Unidimensional Total variation (TV) Benchmark

This benchmark is dedicated to solver of TV-1D regularised regression problem:

$$\boldsymbol{u} \in \underset{\boldsymbol{u} \in \mathbb{R}^{p}}{\mathrm{argmin}} f(\boldsymbol{y}, A \boldsymbol{u}) + g(D\boldsymbol{u})$$

• $\boldsymbol{y} \in \mathbb{R}^{n}$ is a vector of observations or targets.
• $A \in \mathbb{R}^{n \times p}$ is a design matrix or forward operator.
• $\lambda > 0$ is a regularization hyperparameter.
• $f(\boldsymbol{y}, A\boldsymbol{u}) = \sum\limits_{k} l(y_{k}, (A\boldsymbol{u})_{k})$ is a loss function, where $l$ can be quadratic loss as $l(y, x) = \frac{1}{2} \vert y - x \vert_2^2$, or Huber loss as $l(y, x) = h_{\delta} (y - x)$ defined by

$$ h_{\delta}(t) = \begin{cases} \frac{1}{2} t^2 & \mathrm{ if } \vert t \vert \le \delta \\ \delta \vert t \vert - \frac{1}{2} \delta^2 & \mathrm{ otherwise} \end{cases} $$

• $D \in \mathbb{R}^{(p-1) \times p}$ is a finite difference operator, such that the regularised TV-1D term $g(D\boldsymbol{u}) = \lambda \| \boldsymbol{u} \|_{TV}$ expressed as follows.

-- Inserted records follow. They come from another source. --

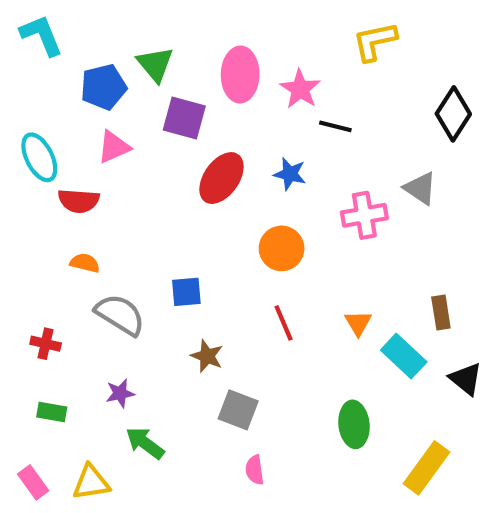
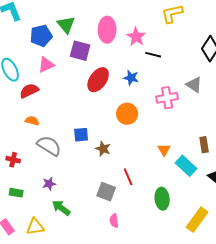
red semicircle: (79, 201) -> (29, 91), turned 150
red line: (284, 323) -> (128, 177), moved
brown star: (207, 356) -> (103, 149), moved

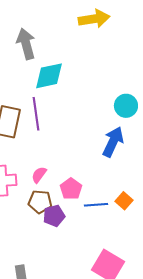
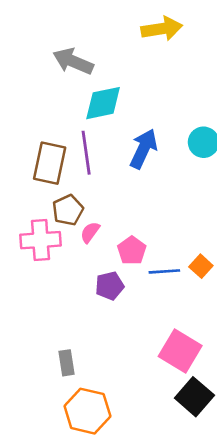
gray arrow: (26, 44) -> (73, 61), turned -52
blue arrow: (113, 142) -> (144, 149), moved
brown pentagon: (40, 202) -> (68, 210), moved, turned -30

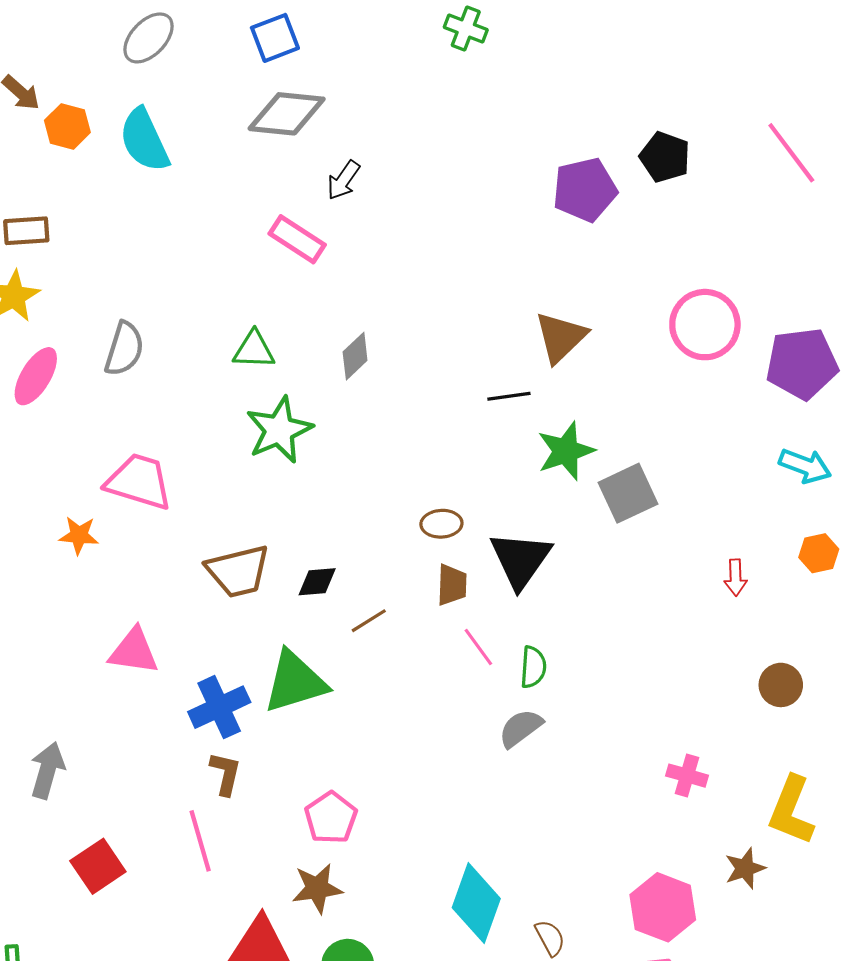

$$g(D\boldsymbol{u}) = \lambda \| D \boldsymbol{u} \|_{1} = \lambda \sum\limits_{k = 1}^{p-1} \vert u_{k+1} - u_{k} \vert $$

where n (or n_samples) stands for the number of samples, p (or n_features) stands for the number of features.

Install

This benchmark can be run using the following commands:

$ pip install -U benchopt
$ git clone https://github.com/benchopt/benchmark_tv_1d
$ benchopt run benchmark_tv_1d

Apart from the problem, options can be passed to benchopt run, to restrict the benchmarks to some solvers or datasets, e.g.:

$ benchopt run benchmark_tv_1d --config benchmark_tv_1d/example_config.yml

Use benchopt run -h for more details about these options, or visit https://benchopt.github.io/api.html.